The USS Baltimore Incident of 1891: How History Informs Present Problems
In April 2017, the Society for Military History and the Project on Military and Diplomatic History awarded the first annual Graduate Student Prize in Applied History. A panel of leading historians reviewed essays submitted from graduate students across the country, and selected Thomas Jamison of Harvard University as the winner. In addition to winning a cash prize, Jamison received the opportunity to present his findings in Washington, DC. We are pleased to host him on September 14 at CSIS to speak about his award-winning essay on the Baltimore Incident of 1891, in which he explains how the history of this little-known event can enhance understanding of current international problems.

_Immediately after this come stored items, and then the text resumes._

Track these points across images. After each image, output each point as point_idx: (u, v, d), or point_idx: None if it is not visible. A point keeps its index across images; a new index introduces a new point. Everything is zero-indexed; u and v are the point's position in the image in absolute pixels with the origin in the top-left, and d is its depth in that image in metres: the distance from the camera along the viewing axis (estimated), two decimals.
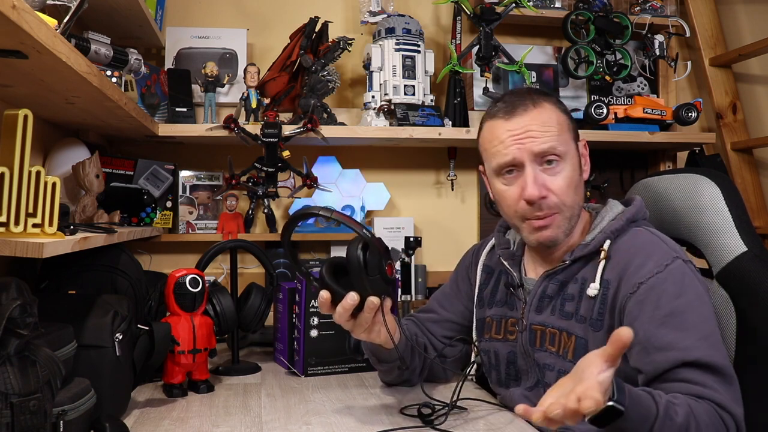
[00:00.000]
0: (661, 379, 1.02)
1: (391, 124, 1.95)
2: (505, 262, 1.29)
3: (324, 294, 1.12)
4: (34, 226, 0.95)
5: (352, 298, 1.09)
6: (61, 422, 0.91)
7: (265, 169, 1.84)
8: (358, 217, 2.05)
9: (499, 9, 2.00)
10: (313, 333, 1.47)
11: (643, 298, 1.06)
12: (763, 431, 1.13)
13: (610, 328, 1.09)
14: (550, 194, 1.14)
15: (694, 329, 1.03)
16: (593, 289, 1.12)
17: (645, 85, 2.24)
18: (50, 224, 0.97)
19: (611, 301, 1.11)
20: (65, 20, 1.06)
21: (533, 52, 2.18)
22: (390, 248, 1.14)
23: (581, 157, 1.22)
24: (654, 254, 1.10)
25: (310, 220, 2.03)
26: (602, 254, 1.14)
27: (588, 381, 0.83)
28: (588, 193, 2.14)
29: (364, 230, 1.09)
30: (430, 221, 2.18)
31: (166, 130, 1.80)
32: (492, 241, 1.38)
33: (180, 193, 1.95)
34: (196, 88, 1.95)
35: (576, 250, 1.17)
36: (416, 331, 1.40)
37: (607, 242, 1.15)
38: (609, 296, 1.11)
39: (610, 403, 0.85)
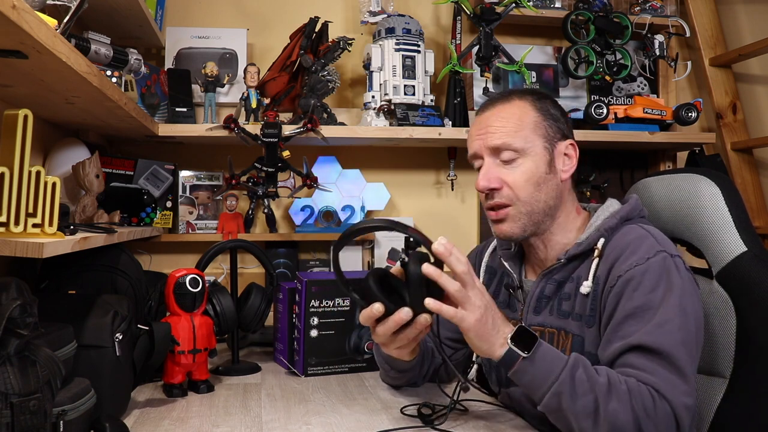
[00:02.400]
0: (610, 367, 1.04)
1: (391, 124, 1.95)
2: (505, 263, 1.30)
3: (379, 307, 1.06)
4: (34, 226, 0.95)
5: (406, 313, 1.05)
6: (61, 422, 0.91)
7: (265, 169, 1.84)
8: (358, 217, 2.05)
9: (499, 9, 2.00)
10: (313, 333, 1.47)
11: (620, 290, 1.08)
12: (763, 431, 1.13)
13: (600, 323, 1.11)
14: (504, 186, 1.18)
15: (658, 319, 1.03)
16: (586, 287, 1.13)
17: (645, 85, 2.24)
18: (50, 224, 0.97)
19: (600, 297, 1.12)
20: (65, 20, 1.06)
21: (533, 52, 2.18)
22: (390, 248, 1.13)
23: (560, 156, 1.21)
24: (639, 248, 1.11)
25: (310, 220, 2.04)
26: (595, 252, 1.15)
27: None
28: (588, 193, 2.14)
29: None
30: (430, 221, 2.18)
31: (166, 130, 1.80)
32: (495, 243, 1.38)
33: (180, 193, 1.96)
34: (196, 88, 1.95)
35: (571, 249, 1.18)
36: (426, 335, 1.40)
37: (601, 240, 1.16)
38: (599, 292, 1.12)
39: (523, 325, 1.01)
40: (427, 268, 1.00)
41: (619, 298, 1.08)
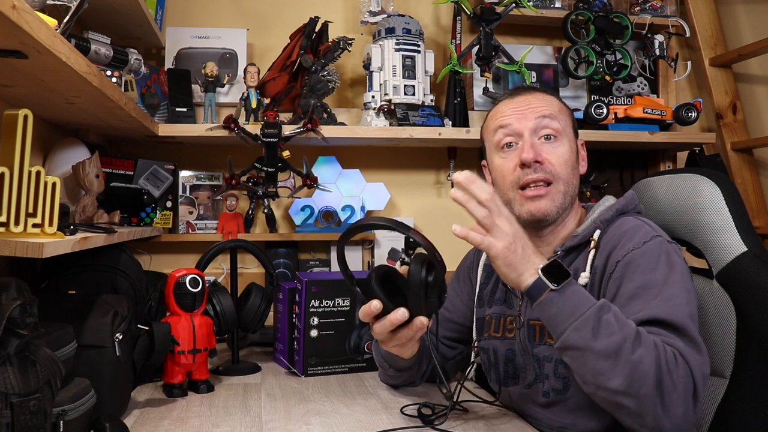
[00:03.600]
0: None
1: (391, 124, 1.95)
2: None
3: (377, 304, 1.08)
4: (34, 226, 0.95)
5: (402, 314, 1.08)
6: (61, 422, 0.91)
7: (265, 169, 1.84)
8: (358, 217, 2.05)
9: (499, 9, 2.00)
10: (313, 333, 1.47)
11: (620, 275, 1.08)
12: (763, 431, 1.13)
13: None
14: (545, 162, 1.18)
15: (660, 295, 1.03)
16: (583, 277, 1.13)
17: (645, 85, 2.24)
18: (50, 224, 0.97)
19: (598, 286, 1.13)
20: (65, 20, 1.06)
21: (533, 52, 2.18)
22: (390, 248, 1.13)
23: (579, 150, 1.26)
24: (635, 235, 1.11)
25: (310, 220, 2.04)
26: (592, 243, 1.16)
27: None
28: (588, 193, 2.14)
29: (436, 252, 1.06)
30: (430, 221, 2.18)
31: (166, 130, 1.80)
32: None
33: (180, 193, 1.95)
34: (196, 88, 1.95)
35: (568, 241, 1.19)
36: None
37: (597, 232, 1.17)
38: (596, 281, 1.13)
39: (557, 260, 0.98)
40: (455, 193, 0.98)
41: (620, 281, 1.08)
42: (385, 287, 1.10)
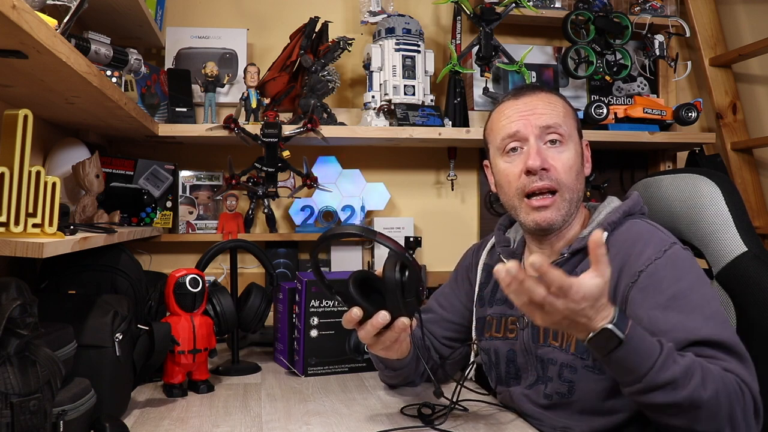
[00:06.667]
0: None
1: (391, 124, 1.95)
2: (505, 261, 1.29)
3: (357, 311, 1.09)
4: (34, 226, 0.95)
5: (383, 317, 1.08)
6: (61, 422, 0.91)
7: (265, 169, 1.84)
8: (358, 217, 2.05)
9: (499, 9, 2.00)
10: (313, 333, 1.47)
11: (645, 285, 1.06)
12: (763, 431, 1.13)
13: None
14: (551, 169, 1.16)
15: (699, 309, 1.02)
16: None
17: (645, 85, 2.24)
18: (50, 224, 0.97)
19: (611, 292, 1.10)
20: (65, 20, 1.06)
21: (533, 52, 2.18)
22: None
23: (584, 152, 1.25)
24: (651, 242, 1.10)
25: (310, 220, 2.04)
26: None
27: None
28: (588, 193, 2.14)
29: (405, 253, 1.06)
30: (430, 221, 2.18)
31: (166, 130, 1.80)
32: (492, 240, 1.38)
33: (180, 193, 1.95)
34: (196, 88, 1.95)
35: (574, 243, 1.18)
36: (416, 332, 1.40)
37: (605, 234, 1.15)
38: (610, 287, 1.10)
39: (609, 326, 0.88)
40: (521, 272, 0.85)
41: (646, 293, 1.06)
42: (365, 292, 1.10)
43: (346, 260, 2.05)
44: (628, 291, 1.08)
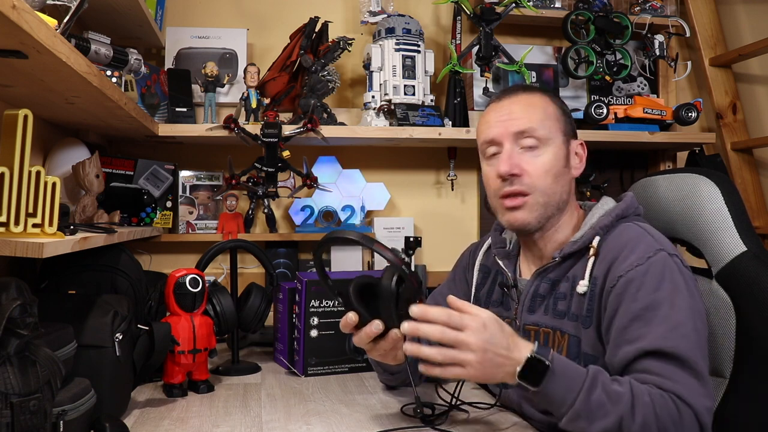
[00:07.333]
0: (624, 372, 1.03)
1: (391, 124, 1.95)
2: (500, 262, 1.29)
3: (352, 317, 1.10)
4: (34, 226, 0.95)
5: (376, 326, 1.09)
6: (61, 422, 0.91)
7: (265, 169, 1.84)
8: (358, 217, 2.05)
9: (499, 9, 2.00)
10: (313, 333, 1.47)
11: (622, 291, 1.07)
12: (764, 431, 1.13)
13: (599, 324, 1.10)
14: (524, 174, 1.17)
15: (667, 321, 1.02)
16: (582, 286, 1.12)
17: (645, 85, 2.24)
18: (50, 224, 0.97)
19: (598, 297, 1.11)
20: (65, 20, 1.06)
21: (533, 52, 2.18)
22: (391, 248, 1.13)
23: (573, 153, 1.23)
24: (638, 247, 1.10)
25: (310, 220, 2.04)
26: (591, 251, 1.14)
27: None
28: (588, 193, 2.14)
29: (402, 265, 1.06)
30: (430, 221, 2.19)
31: (166, 130, 1.80)
32: (489, 241, 1.38)
33: (180, 193, 1.96)
34: (196, 88, 1.95)
35: (566, 247, 1.18)
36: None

Tommy Jamison is a fourth year PhD candidate in International History at Harvard University studying U.S. military policy as well as the history of asymmetric warfare in the Global South during the 19th and 20th centuries. At Harvard, his work has been supported by the Fairbank Center, Fung Foundation, David Rockefeller Center for Latin American Studies (DRCLAS) and the Weatherhead Center for International Affairs (WCIA). In the Academic Year 2017-2018, he will be studying on a Harvard Warren Center Term-Time Grant and the U.S. Navy Historical Command's Hayes Pre-Doctoral Fellowship, while also serving as a Weatherhead Center Graduate Student Associate. Between 2009 and 2014, he served in the United States Navy. He holds a BA in History from Grinnell College and an MA in International History from Harvard University.